Courtesy of Pam Martens
Following a lack of liquidity on Wall Street, which necessitated the Federal Reserve having to provide $53 billion on Tuesday and another $75 billion on Wednesday to normalize overnight lending in the repo market, the Chairman of the Fed, Jerome (Jay) Powell held his press conference at 2:30 p.m. yesterday. The press gathering followed both a one-quarter point cut in the Fed Funds rate by the Fed yesterday as well as the first intervention by the Fed in the overnight lending market since the financial crash. (The Fed had to intervene again this morning, making another $75 billion in repo loans available.)
The week’s unsettling events should have provided the basis for reporters to fire questions at the Fed Chair along the following lines: (1) Did the overnight repo lending rate jump to an historical high of 10 percent on Tuesday because some of the largest Wall Street banks backed away from lending? (2) With six mega banks on Wall Street holding 90 percent of the risky $272 trillion U.S. derivatives market and also a disproportionate share of Federally-insured deposits, could the U.S. see another 2008 type of crash on Wall Street? (3) Are these six banks too interconnected with each other, meaning that if one of them gets into trouble as Citigroup did in 2008, could it spill over to every other mega Wall Street bank?
While every major business news outlet was represented at the press conference, not one of the above questions was asked. One reporter, however, came close.

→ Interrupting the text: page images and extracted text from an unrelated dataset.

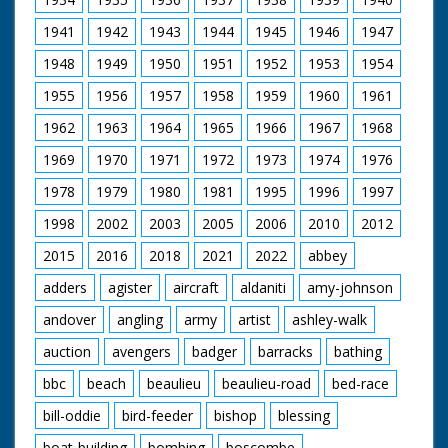
1941
1942
1943
1944
1945
1946
1947
1948
1949
1950
1951
1952
1953
1954
1955
1956
1957
1958
1959
1960
1961
1962
1963
1964
1965
1966
1967
1968
1969
1970
1971
1972
1973
1974
1976
1978
1979
1980
1981
1995
1996
1997
1998
2002
2003
2005
2006
2010
2012
2015
2016
2018
2021
2022
abbey
adders
agister
aircraft
aldaniti
amy-johnson
andover
angling
army
artist
ashley-walk
auction
avengers
badger
barracks
bathing
bbc
beach
beaulieu
beaulieu-road
bed-race
bill-oddie
bird-feeder
bishop
blessing
boat-building
bombing
boscombe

Hannah Lang, a reporter with American Banker, asked Powell about reports out yesterday that Bank of America was being investigated by the Consumer Financial Protection Bureau for opening unauthorized accounts. She asked if the Fed was also investigating this and said that given the pending order against Wells Fargo for the same kind of behavior, if Powell was concerned that these banks are too big to manage.